--- Provided data Enclosed Below ---

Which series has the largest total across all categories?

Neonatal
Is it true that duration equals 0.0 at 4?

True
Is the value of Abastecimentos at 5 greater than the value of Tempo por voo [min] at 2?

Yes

--- End of Enclosed Provided data ---

About this task →
Quote every line of the listing above word for word, in its original order.

Solution to this problem →
Which series has the largest total across all categories?

Neonatal
Is it true that duration equals 0.0 at 4?

True
Is the value of Abastecimentos at 5 greater than the value of Tempo por voo [min] at 2?

Yes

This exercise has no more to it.